Her şeyden evvel, Türkiye Büyük Millet Meclisi, bir darbe anayasası olan 1982 Anayasası'ndan kurtulmak mecburiyetindedir. Bunun için önyargısız, doğru zeminlerde ve doğru yöntemlerle tartışarak her birimiz kendi fikrimizi, sepetlerimizdeki pamukları ortaya koyarak yeni bir anayasayla Cumhuriyetimizin ikinci asrının taçlanması için olağanüstü gayret sarf edeceğiz. Bu anayasanın tartışma yeri, doğru zemini, şüphesiz Türkiye Büyük Millet Meclisinin bizatihi kendisidir ve bu tartışmalara Meclisimiz öncülük yapacaktır.
Bu anayasa yeni, sivil, çoğulcu, kapsayıcı ve insan odaklı milli bir anayasa olmak durumundadır. İnşallah hep beraber başta Meclis'te grubu bulunan partiler olmak üzere, Türkiye'nin kanaat sahibi bütün gruplarının samimi bir şekilde bu sürece katılımını sağlayacağız. Üniversitelerin, hukuk çevrelerinin, sivil toplum kuruluşlarının ve fikri olan her kesimin bu süreçte aktif olarak yer almasını Meclis olarak hep beraber sağlayacağız.
İklim krizlerini, gıda krizlerini, enerji krizlerini çok yakinen takip ederek Türkiye Büyük Millet Meclisi olarak gerekli adımlarımızı atacak, gerekli tedbirlerimizi alacağız. Savaş, çatışma ve işgaller karşısında da demokrasinin beşiği olan Türkiye Büyük Millet Meclisi olarak tavrımızı her zaman ortaya koyacağız.
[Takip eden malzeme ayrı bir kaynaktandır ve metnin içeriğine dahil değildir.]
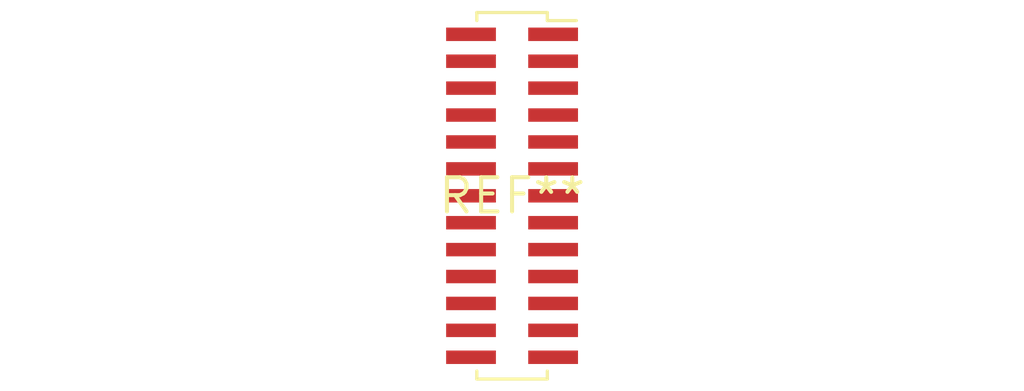
<source format=kicad_pcb>
(kicad_pcb (version 20240108) (generator pcbnew)

  (general
    (thickness 1.6)
  )

  (paper "A4")
  (layers
    (0 "F.Cu" signal)
    (31 "B.Cu" signal)
    (32 "B.Adhes" user "B.Adhesive")
    (33 "F.Adhes" user "F.Adhesive")
    (34 "B.Paste" user)
    (35 "F.Paste" user)
    (36 "B.SilkS" user "B.Silkscreen")
    (37 "F.SilkS" user "F.Silkscreen")
    (38 "B.Mask" user)
    (39 "F.Mask" user)
    (40 "Dwgs.User" user "User.Drawings")
    (41 "Cmts.User" user "User.Comments")
    (42 "Eco1.User" user "User.Eco1")
    (43 "Eco2.User" user "User.Eco2")
    (44 "Edge.Cuts" user)
    (45 "Margin" user)
    (46 "B.CrtYd" user "B.Courtyard")
    (47 "F.CrtYd" user "F.Courtyard")
    (48 "B.Fab" user)
    (49 "F.Fab" user)
    (50 "User.1" user)
    (51 "User.2" user)
    (52 "User.3" user)
    (53 "User.4" user)
    (54 "User.5" user)
    (55 "User.6" user)
    (56 "User.7" user)
    (57 "User.8" user)
    (58 "User.9" user)
  )

  (setup
    (pad_to_mask_clearance 0)
    (pcbplotparams
      (layerselection 0x00010fc_ffffffff)
      (plot_on_all_layers_selection 0x0000000_00000000)
      (disableapertmacros false)
      (usegerberextensions false)
      (usegerberattributes false)
      (usegerberadvancedattributes false)
      (creategerberjobfile false)
      (dashed_line_dash_ratio 12.000000)
      (dashed_line_gap_ratio 3.000000)
      (svgprecision 4)
      (plotframeref false)
      (viasonmask false)
      (mode 1)
      (useauxorigin false)
      (hpglpennumber 1)
      (hpglpenspeed 20)
      (hpglpendiameter 15.000000)
      (dxfpolygonmode false)
      (dxfimperialunits false)
      (dxfusepcbnewfont false)
      (psnegative false)
      (psa4output false)
      (plotreference false)
      (plotvalue false)
      (plotinvisibletext false)
      (sketchpadsonfab false)
      (subtractmaskfromsilk false)
      (outputformat 1)
      (mirror false)
      (drillshape 1)
      (scaleselection 1)
      (outputdirectory "")
    )
  )

  (net 0 "")

  (footprint "PinSocket_2x13_P1.00mm_Vertical_SMD" (layer "F.Cu") (at 0 0))

)

</source>
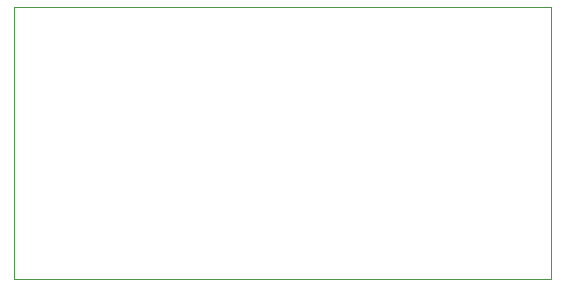
<source format=gbr>
%TF.GenerationSoftware,KiCad,Pcbnew,(5.1.7)-1*%
%TF.CreationDate,2020-11-17T20:53:12-06:00*%
%TF.ProjectId,ST72F264 Programming Interface,53543732-4632-4363-9420-50726f677261,rev?*%
%TF.SameCoordinates,Original*%
%TF.FileFunction,Profile,NP*%
%FSLAX46Y46*%
G04 Gerber Fmt 4.6, Leading zero omitted, Abs format (unit mm)*
G04 Created by KiCad (PCBNEW (5.1.7)-1) date 2020-11-17 20:53:12*
%MOMM*%
%LPD*%
G01*
G04 APERTURE LIST*
%TA.AperFunction,Profile*%
%ADD10C,0.050000*%
%TD*%
G04 APERTURE END LIST*
D10*
X172500000Y-91500000D02*
X127000000Y-91500000D01*
X172500000Y-114500000D02*
X172500000Y-91500000D01*
X127000000Y-114500000D02*
X172500000Y-114500000D01*
X127000000Y-91500000D02*
X127000000Y-114500000D01*
M02*

</source>
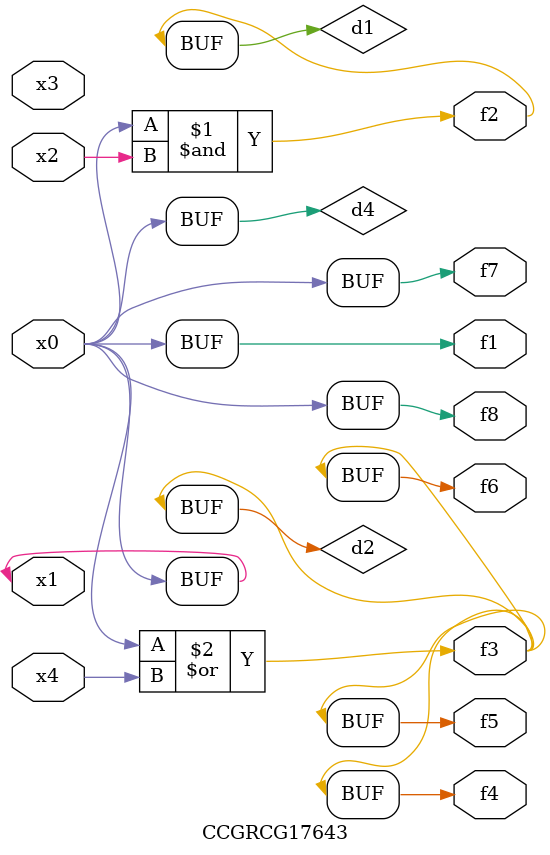
<source format=v>
module CCGRCG17643(
	input x0, x1, x2, x3, x4,
	output f1, f2, f3, f4, f5, f6, f7, f8
);

	wire d1, d2, d3, d4;

	and (d1, x0, x2);
	or (d2, x0, x4);
	nand (d3, x0, x2);
	buf (d4, x0, x1);
	assign f1 = d4;
	assign f2 = d1;
	assign f3 = d2;
	assign f4 = d2;
	assign f5 = d2;
	assign f6 = d2;
	assign f7 = d4;
	assign f8 = d4;
endmodule

</source>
Ayrıca son zamanlarda başta Avrupa kıtası olmak üzere bütün dünyanın gündemini işgal eden önemli konulardan birisi olan yabancı düşmanlığı, göçmen karşıtlığı ve özellikle İslamofobi karşısında da Meclis olarak üzerimize düşen sorumlulukları sonuna kadar yerine getireceğiz.